Les principales formes d'organisations publiques sont les administrations centrales, les administrations de sécurité sociale et les collectivités territoriales, ainsi que les établissements placés sous leur tutelle. Elles sont financées par des ressources fiscales et non fiscales (emprunt, tarification client…).
Les services publics sont parfois assurés par le secteur privé par délégation de service public.

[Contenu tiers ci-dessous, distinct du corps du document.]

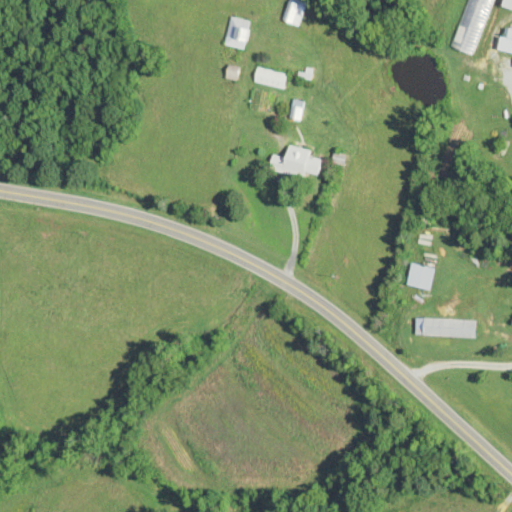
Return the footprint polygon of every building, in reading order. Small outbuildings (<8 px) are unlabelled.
[(298,28),(309,1),(306,0),(290,0),(282,21),(298,28)] [(244,52),(252,23),(232,17),(224,46),(244,52)] [(500,53),(511,54),(511,30),(504,29),(500,53)] [(284,90),(288,76),(259,68),(255,82),(284,90)] [(318,181),(322,159),(311,157),(313,151),(290,146),(287,158),(274,156),(271,171),(318,181)] [(511,328),(511,312),(489,310),(488,327),(511,328)] [(476,339),(477,321),(406,316),(405,334),(476,339)]
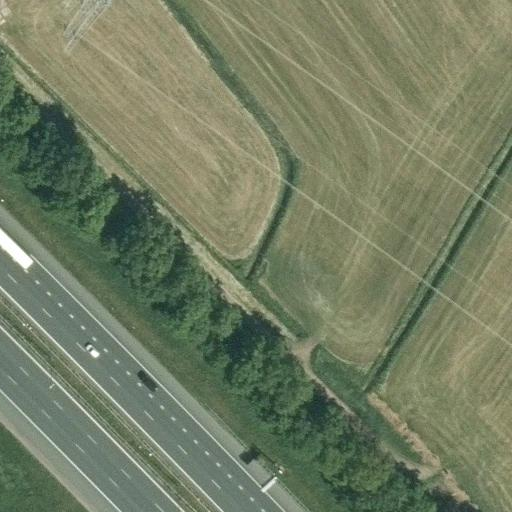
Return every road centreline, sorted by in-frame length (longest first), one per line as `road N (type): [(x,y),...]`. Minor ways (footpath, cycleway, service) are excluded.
road 1 (motorway): [(253,511),(0,258)]
road 2 (motorway): [(0,368),(139,511)]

Les finalités et les missions des organisations publiques sont définies et encadrées par la réglementation. Elles sont en outre soumises à l'influence de groupes de pression. Leurs marges de manœuvre en matière d'affectation des ressources sont donc fortement contraintes.
Exercice n°1
Parmi les principes suivants, cochez les principes dévolus habituellement au service public :
Cochez la (ou les) bonne(s) réponse(s).
loyauté
égalité
équité
adaptabilité
Nous pouvons évoquer quatre principes du service public. Le principe de continuité impose un fonctionnement sans interruption. Celui d'égalité implique que tous les usagers doivent être traités et accueillis de la même façon. Toutefois, par équité, le service public tient parfois compte des situations particulières de certains usagers. Enfin, le principe d'adaptabilité souligne la nécessaire évolution des services publics afin de répondre aux nouveaux besoins sociaux ou technologiques.
Exercice n°2
Parmi les propositions suivantes, trouvez l'intrus :
Cochez la (ou les) bonne(s) réponse(s).
Les capitaux propres
Les taxes
Les cotisations sociales
Les impôts
Les organisations publiques peuvent se financer de manière fiscale ou non fiscale. L'État ou les collectivités locales perçoivent des impôts et des taxes, par exemple. Les organismes de sécurité sociale collectent les cotisations sociales (patronales et salariales).
L'entreprise peut se financer par ses propres ressources via son épargne (autofinancement), les capitaux apportés par ses actionnaires ou par l'emprunt auprès de services bancaires.
Exercice n°3
Parmi les ressources suivantes, lesquelles ne sont pas nationales ?
Cochez la (ou les) bonne(s) réponse(s).
taxe d'habitation
taxe sur la valeur ajoutée
taxe foncière
taxe d'enlèvement des ordures ménagères
Les impôts locaux sont divers. Les particuliers peuvent être soumis à la taxe d'habitation et à la contribution à l'audiovisuel public sur leur habitation. Les propriétaires sont soumis à la taxe foncière sur les propriétés bâties (ou non bâties). Enfin, il existe d'autres taxes locales comme la taxe sur la vente de terrains agricoles rendus constructibles ou encore la taxe ou redevance d'enlèvement des ordures ménagères… Ces ressources iront notamment financer les communes et leurs groupements, le département et la région.